Mi vida dentro de Marta

Es del todo nuevo para mí pensar en alguien día y noche sin que haya habido amor de por medio, ni mucho menos sexo. En la última semana he vivido por y para el libro de Marta. Cada mañana nos vemos en mi taxi durante dos o tres horas, grabo todo cuanto dice mientras damos vueltas por Madrid, o paramos a tomar café (ella pide siempre vino blanco), o visitamos algún lugar clave de su historia y hago fotos para mi archivo; luego la dejo en su casa o en el hospital donde trabaja, y paso la tarde transcribiendo la conversación del día (prefiero hacerlo a mano que emplear uno de esos programas de transcripción simultanea; lo asimilo mejor) y ordenando mis fichas cronológicamente. Marta tiende a saltar de un tema a otro con facilidad. Enlaza anécdotas recientes con pasajes de su infancia y esto me complica mucho el trabajo. En cierto modo prefiero que sea así, que se sienta libre de contarme lo que le pida el cuerpo, aunque luego las pase putas compilando y uniendo cabos.

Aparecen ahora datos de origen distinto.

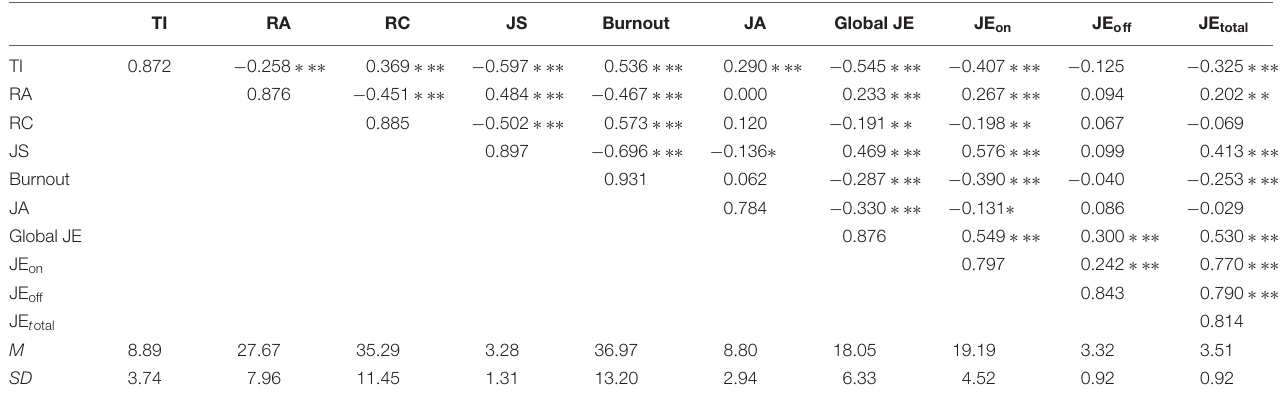
TABLE 2 | Bivariate correlations, scale reliabilities, means, and standard deviations of scales for university staff ( N = 246). TI RA RC JS Burnout JA Global JE JE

Entre otros muchos temas, me chocó relacionar su condición de médico forense con su decisión de no querer tener hijos, o con su peculiar forma de entender el sexo. Autopsiar cadáveres llevó a Marta a despersonalizar su concepto del ser humano, al cual tiende a comparar más como una máquina perfecta que como un ser sensible y pensante. Ayer mismo me dijo (literal): «En más de diez años de ejercicio y centenares de informes forenses, no he visto un solo cuerpo con espacio suficiente para eso que llaman alma. No te imaginas lo bien encajados que están los órganos. Imposible dejar hueco para nada más». Del amor (y sus tres matrimonios) dice: «Dura lo que tarda en descomponerse un cuerpo bajo el agua. Si después asciende a la superficie, ahí puede quedarse años. O siglos, si hay hielo (…). Arnold, mi actual marido, es fuego sobre mojado. El típico hombre que se alimenta de los gusanos que genera. Lo nuestro es un amor ventricular, imprevisible y por lo tanto sólido».

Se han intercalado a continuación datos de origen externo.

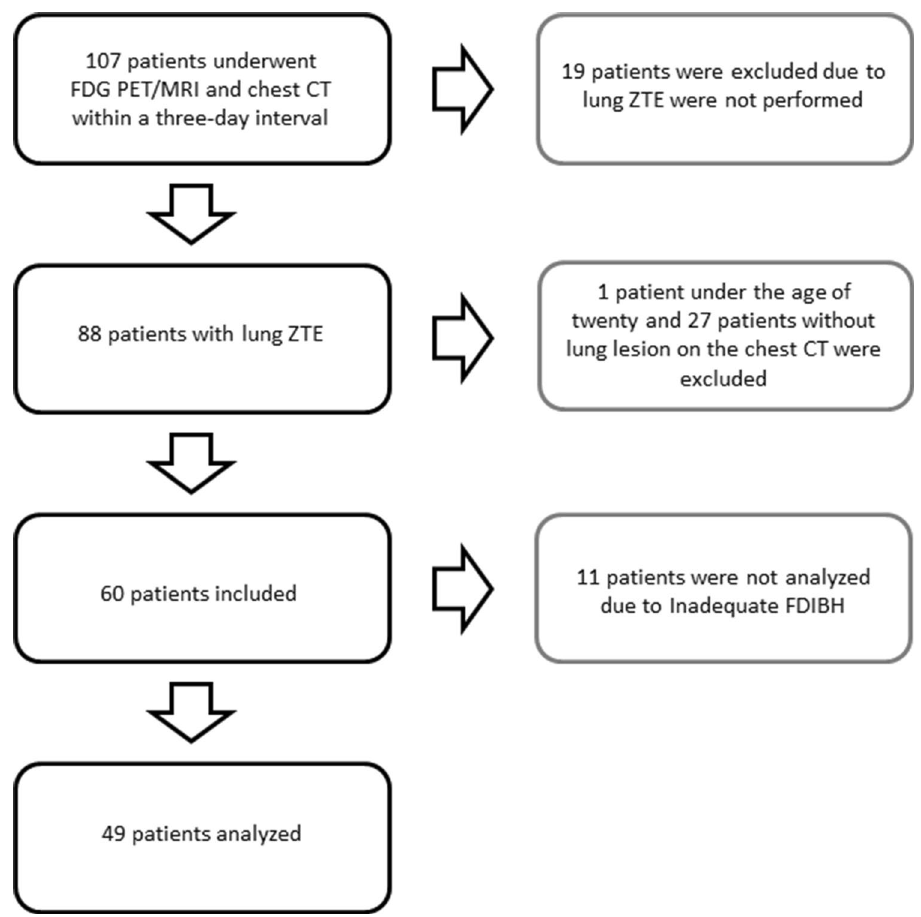
Figure 1. Flowchart of patient inclusion (black) and exclusion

Por otra parte el olor a formol despierta en ella cierto deseo sexual. Siempre tiene un frasco en el cajón de la mesilla y suele destaparlo antes o durante el sexo. Me inquieta esto. Me inquieta mucho.

 

Sólo actrices secundarias

Tal vez fuera posible cruzar la vida saltando de amante en amante cual ardilla sin memoria. Querer en nanofracciones pero con locura. Abrazar otros cuerpos como espejos de tu mismo cuerpo. Darlo todo por una noche, y un todo diferente a la siguiente mañana. Reinventarte cada vez: con Carol, con Marta, con Sara, contigo. Vivir el amor de tus muchas vidas. Abrir tu corazón y darle el PIN a Carol, a Marta, a Sara, pero un PIN distinto a cada cual. Un código exacto y personalizado para ese preciso fragmento de cama. Y decir siempre te quiero y no mentir. Te quiero con mis dedos de ahora, con mi boca de ahora. Aún no sé qué yo seré mañana.

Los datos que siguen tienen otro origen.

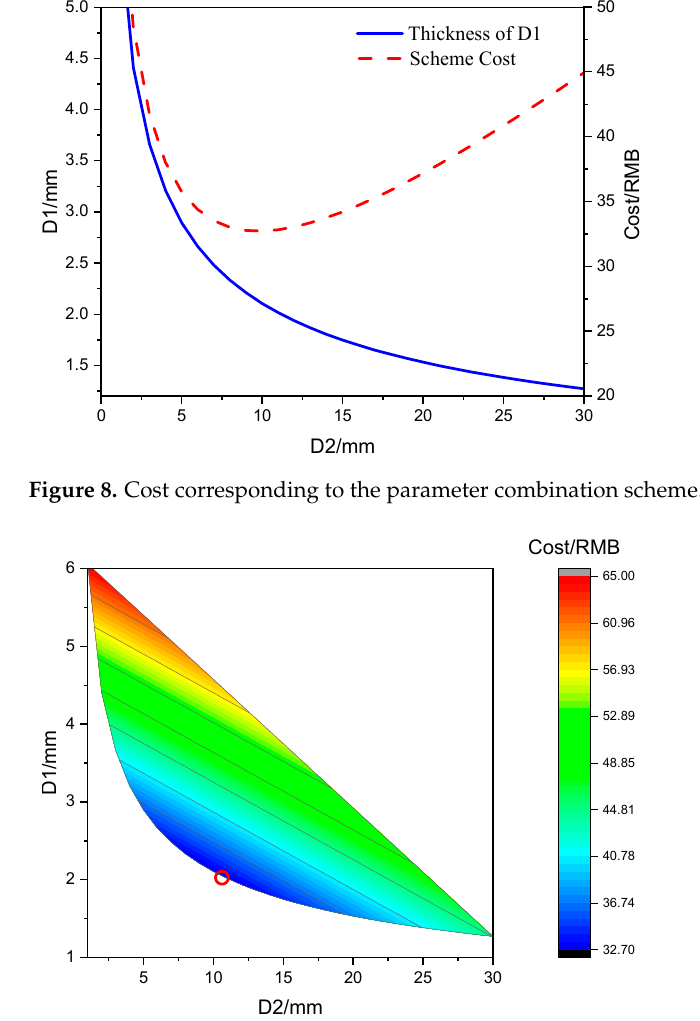
Figure 9. Cost diagram meeting the parameters of 22 dB (A) sound insulation. Table 4. Optimal parameter combination of polyvinyl chloride and non-woven fiber (sound trans- mission loss of 22 dB (A)).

Tal vez fuera posible huir de la rutina, no forzar ni inventar novedades en lo viejo (un taxi recién pintado no es otro taxi, sino el mismo disfrazado), evitar llamar estreno a otro remake. El mismo nosotros versión extendida, buscar cuadraturas de un círculo hinchado por el miedo, miedo a quién seré si no estás tú a mi lado, miedo o vértigo cobarde. El amor animal no es perenne: busca la fecha en el dorso del sostén.

Tal vez fuera posible. Sólo actrices secundarias para el papel de tu vida.